# The problem:
Copy every line in the records below that contains the word "left".
--------------------------------
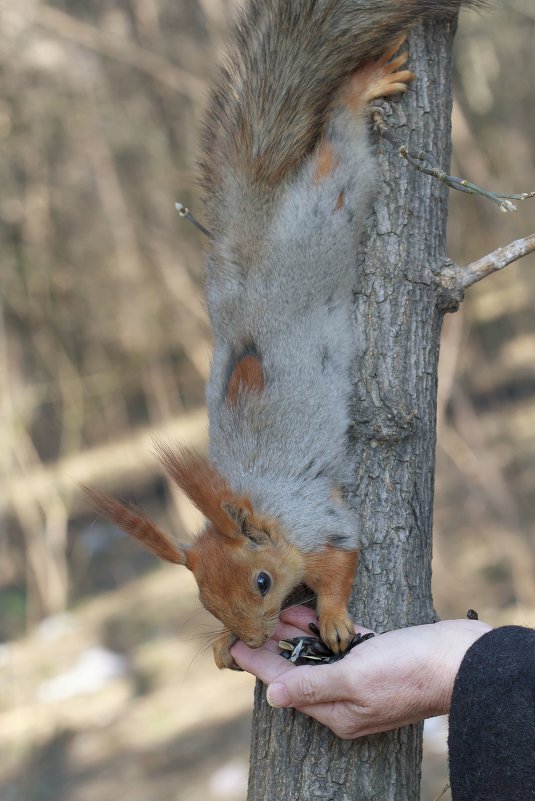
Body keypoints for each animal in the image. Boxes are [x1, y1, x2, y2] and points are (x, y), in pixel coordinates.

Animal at [87, 0, 482, 668]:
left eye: (263, 582)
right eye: (204, 600)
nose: (249, 638)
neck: (257, 501)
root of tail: (254, 230)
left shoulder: (321, 522)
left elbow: (342, 564)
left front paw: (335, 620)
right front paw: (222, 648)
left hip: (330, 201)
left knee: (339, 144)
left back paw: (362, 89)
--------------------------------
# Answer box:
left eye: (263, 582)
left shoulder: (321, 522)
left elbow: (342, 564)
left front paw: (335, 620)
left hip: (330, 201)
left knee: (339, 144)
left back paw: (362, 89)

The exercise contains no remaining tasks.